§ TASKS TO PERFORM
1. Please copy the passage on natural language processing word for word, from "Copyright © 1999" up to and including "be considered further.".
2. Name the three broad approaches into which the natural language processing passage sorts the field's techniques.

§ DOCUMENT SEGMENT
◆ ◆ ◆ ◆ ◆ ◆ ◆

Copyright © 1999 Massachusetts Institute of Technology
Natural language processing is a subfield of artificial intelligence involving the development and use of computational models to process language. Within this, there are two general areas of research: comprehension, which deals with processes that extract information from language (e.g., natural language understanding, information retrieval), and generation, which deals with processes of conveying information using language. Traditionally, work dealing with speech has been considered separate fields of SPEECH RECOGNITION and SPEECH SYNTHESIS. We will continue with this separation here, and the issues of mapping sound to words and words to sound will not be considered further.
There are two main motivations underlying work in this area. The first is the technological goal of producing automated systems that perform various language-related tasks, such as building automated interactive systems (e.g., automated telephone-operator services) or systems to scan databases of documents to articles on a certain topic (e.g., finding relevant pages on the world wide web). The second, the one most relevant to cognitive science, seeks to better understand how language comprehension and generation occurs in humans. Rather than performing experiments on humans as done in psycholinguistics, or developing theories that account for the data with a focus on handling possible counterexamples as in linguistics and philosophy, researchers in natural language processing test theories by building explicit computational models to see how well they behave. Most research in the field is still more in the exploratory stage of this endeavor and trying to construct "existence proofs" (i.e., find any mechanism that can understand language within limited scenarios), rather than building computational models and comparing them to human performance. But once such existence-proof systems are completed, the stage will be set for more detailed comparative study between human and computational models. Whatever the motivation behind the work in this area, however, computational models have provided the inspiration and starting point for much work in psycholinguistics and linguistics in the last twenty years.
Although there is a diverse set of methods used in natural language processing, the techniques can generally be broadly classified in three general approaches: statistical methods, structural/pattern-based methods and reasoning-based methods. It is important to note that these approaches are not mutually exclusive. In fact, the most comprehensive models combine all three techniques. The approaches differ in the kind of processing tasks they can perform and in the degree to which systems require handcrafted rules as opposed to automatic training/learning from language data. A good source that gives an overview of the field involving all three approaches is Allen 1995.

◆ ◆ ◆ ◆ ◆ ◆ ◆

§ RECORDS

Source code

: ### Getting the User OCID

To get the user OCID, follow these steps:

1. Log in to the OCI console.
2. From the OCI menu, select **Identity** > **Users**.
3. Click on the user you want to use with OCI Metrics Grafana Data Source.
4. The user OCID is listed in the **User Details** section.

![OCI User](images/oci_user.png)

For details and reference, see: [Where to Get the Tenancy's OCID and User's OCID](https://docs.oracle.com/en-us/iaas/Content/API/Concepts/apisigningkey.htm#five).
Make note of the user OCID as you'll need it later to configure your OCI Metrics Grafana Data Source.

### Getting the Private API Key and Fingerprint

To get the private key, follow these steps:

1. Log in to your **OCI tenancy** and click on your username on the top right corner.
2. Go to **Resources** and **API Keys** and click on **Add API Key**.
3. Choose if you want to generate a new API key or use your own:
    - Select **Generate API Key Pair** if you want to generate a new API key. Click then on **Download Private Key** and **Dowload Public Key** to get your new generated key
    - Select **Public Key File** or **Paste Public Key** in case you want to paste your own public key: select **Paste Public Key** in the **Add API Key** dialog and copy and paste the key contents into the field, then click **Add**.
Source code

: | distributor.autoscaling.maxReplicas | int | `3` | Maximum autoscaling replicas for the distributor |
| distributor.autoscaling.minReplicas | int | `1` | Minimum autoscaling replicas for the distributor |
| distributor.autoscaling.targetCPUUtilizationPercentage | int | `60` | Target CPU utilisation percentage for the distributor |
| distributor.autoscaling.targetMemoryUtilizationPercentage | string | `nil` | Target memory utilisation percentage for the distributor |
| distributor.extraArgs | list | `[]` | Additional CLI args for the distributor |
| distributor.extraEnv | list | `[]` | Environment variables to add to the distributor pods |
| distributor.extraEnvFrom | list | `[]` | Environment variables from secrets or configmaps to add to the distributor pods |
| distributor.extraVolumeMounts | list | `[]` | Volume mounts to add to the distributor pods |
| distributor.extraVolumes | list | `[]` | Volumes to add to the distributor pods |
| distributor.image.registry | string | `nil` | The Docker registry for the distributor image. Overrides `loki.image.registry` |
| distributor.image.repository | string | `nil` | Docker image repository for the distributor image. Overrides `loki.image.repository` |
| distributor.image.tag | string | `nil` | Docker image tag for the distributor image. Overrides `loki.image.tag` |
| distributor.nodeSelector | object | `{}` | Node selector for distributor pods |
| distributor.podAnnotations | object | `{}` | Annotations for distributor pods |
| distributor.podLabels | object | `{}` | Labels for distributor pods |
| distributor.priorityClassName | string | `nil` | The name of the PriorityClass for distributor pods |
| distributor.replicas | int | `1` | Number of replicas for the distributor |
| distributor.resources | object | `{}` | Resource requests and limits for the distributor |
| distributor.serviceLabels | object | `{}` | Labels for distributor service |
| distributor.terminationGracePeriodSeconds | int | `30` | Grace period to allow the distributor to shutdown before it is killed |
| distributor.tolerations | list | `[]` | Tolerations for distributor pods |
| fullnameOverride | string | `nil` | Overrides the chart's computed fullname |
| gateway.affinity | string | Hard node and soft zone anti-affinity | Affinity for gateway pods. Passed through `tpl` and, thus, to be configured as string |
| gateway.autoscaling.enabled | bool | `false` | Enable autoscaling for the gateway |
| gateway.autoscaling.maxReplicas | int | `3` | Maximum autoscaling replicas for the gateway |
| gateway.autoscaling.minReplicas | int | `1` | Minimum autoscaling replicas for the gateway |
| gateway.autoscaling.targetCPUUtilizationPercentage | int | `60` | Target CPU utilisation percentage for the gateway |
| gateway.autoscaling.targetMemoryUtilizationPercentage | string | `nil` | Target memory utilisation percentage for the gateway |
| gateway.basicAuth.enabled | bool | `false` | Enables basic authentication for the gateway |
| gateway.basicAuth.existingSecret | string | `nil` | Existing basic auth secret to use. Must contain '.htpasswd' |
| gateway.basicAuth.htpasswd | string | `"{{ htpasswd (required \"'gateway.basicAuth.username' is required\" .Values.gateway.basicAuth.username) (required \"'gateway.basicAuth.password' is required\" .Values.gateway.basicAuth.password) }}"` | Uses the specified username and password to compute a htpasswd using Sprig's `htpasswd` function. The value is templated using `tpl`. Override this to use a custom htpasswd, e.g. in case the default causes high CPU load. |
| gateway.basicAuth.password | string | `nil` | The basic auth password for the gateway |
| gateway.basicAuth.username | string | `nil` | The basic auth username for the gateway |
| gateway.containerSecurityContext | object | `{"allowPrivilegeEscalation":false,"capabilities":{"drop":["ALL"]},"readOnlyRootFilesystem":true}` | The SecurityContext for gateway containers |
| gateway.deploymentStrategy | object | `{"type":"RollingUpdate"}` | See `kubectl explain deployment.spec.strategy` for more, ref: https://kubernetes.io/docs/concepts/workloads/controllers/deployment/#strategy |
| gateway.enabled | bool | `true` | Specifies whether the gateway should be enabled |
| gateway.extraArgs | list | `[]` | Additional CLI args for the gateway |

◆ ◆ ◆ ◆ ◆ ◆ ◆

§ ANSWERS PER TASK
1.
Copyright © 1999 Massachusetts Institute of Technology
Natural language processing is a subfield of artificial intelligence involving the development and use of computational models to process language. Within this, there are two general areas of research: comprehension, which deals with processes that extract information from language (e.g., natural language understanding, information retrieval), and generation, which deals with processes of conveying information using language. Traditionally, work dealing with speech has been considered separate fields of SPEECH RECOGNITION and SPEECH SYNTHESIS. We will continue with this separation here, and the issues of mapping sound to words and words to sound will not be considered further.

2. Statistical methods, structural/pattern-based methods and reasoning-based methods.